Oleh: Musakkir Basir (Founder Rumah Buku)
NusantaraInsight, Bulukumba — Ajakan menulis ini adalah usaha untuk mengkampanyekan gerakan Seni di Indonesia. Menjadi medium alternatif dalam menjangkau segala ketidaklogisan yang baru-baru ini terjadi pada Yos Suprapto.
Takut Lukisan
Pameran tunggal dari pelukis Yos Suprapto dibatalkan oleh Galeri Nasional. Pameran yang bertema Kebangkitan: Tanah Untuk Kedaulatan Pangan ini rencananya akan menampilkan 30 lukisan.
Namun, menjelang pembukaan kurator yang ditunjuk untuk pameran ini, Suwarno Wisetrotomo meminta pelukis Yos Suprapto untuk menurunkan lima lukisan.
Yos menolak permintaan itu karena menurutnya lima lukisan itu sangat berkaitan dengan tema pamerannya.
Walaupun demikian, ia setuju untuk membungkus dua lukisan dengan kain hitam. Pihak kurator dan Galeri Nasional tidak setuju. Mereka mematikan lampu ruang pameran dan mengunci pintu.
Yos sendiri akhirnya memutuskan untuk membatalkan pameran. Ia bersiap untuk membawa pulang lukisan-lukisannya balik ke Yogyakarta, tempat ia berdomisili.
Memang ada proses yang aneh dalam proses ini. Seminim pengetahuan saya tentang seni, pihak kurator seharusnya menjadi pihak yang memilih lukisan, meletakkannya dalam konteks, dan memberi warna seluruh pameran. Setahu saya, seorang kurator adalah orang yang paling tahu tentang pelukis dan lukisannya.
Jadi aneh ketika seorang kurator meminta pelukisnya menurunkan lukisannya menjelang pameran.
Sangat mungkin bahwa kurator sendiri mengalami tekanan untuk menurunkan lukisan itu. Pameran ini seharusnya dibuka oleh Menteri Kebudayaan. Tentu saja dia batal datang dan tidak bisa dipersalahkan karena pemberedelan ini. Kan bukan dia yang melarang.
Jelas ada aroma politik yang kuat di sini. Lukisan-lukisan yang dibredel adalah lukisan yang ada gambar menyerupai Mulyono.

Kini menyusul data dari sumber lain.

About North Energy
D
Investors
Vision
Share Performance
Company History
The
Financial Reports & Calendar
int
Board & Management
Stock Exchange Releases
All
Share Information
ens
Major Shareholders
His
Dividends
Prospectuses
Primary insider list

Sodara, pemerintah baru yang mengklaim meneruskan pemerintahan Mulyono ini, belum genap 100 hari berkuasa. Dan dalam waktu yang singkat ini sudah menampilkan watak yang sangat tidak toleran terhadap kebebasan berekspresi.
Mungkin banyak dari antara Sodara yang merasa bahwa kita sedang baik-baik saja. Bahwa kita harus memberangus ekspresi yang kita pandang memecah belah demi persatuan. Bahwa kita tidak perlu berhenti berdebat kiri kanan dan terus bekerja. Dan seterusnya, dan seterusnya.
Berharap Seni di Indonesia tidak terpenjara pada satu tafsiran tunggal. Mari kita ledakkan Seni di Indonesia untuk satu kemajuan yang merdeka.
Bagi kami di Rumah Buku, ajakan menulis ini adalah membuka ruang untuk kita berekspresi dan membentuk satu cetakan untuk menjangkau segala rupa. Semoga projek Gelar Zine ini memberi ruang pada siapa saja untuk menyampaikan perspektif masing-masing dari setiap fenomena sosial.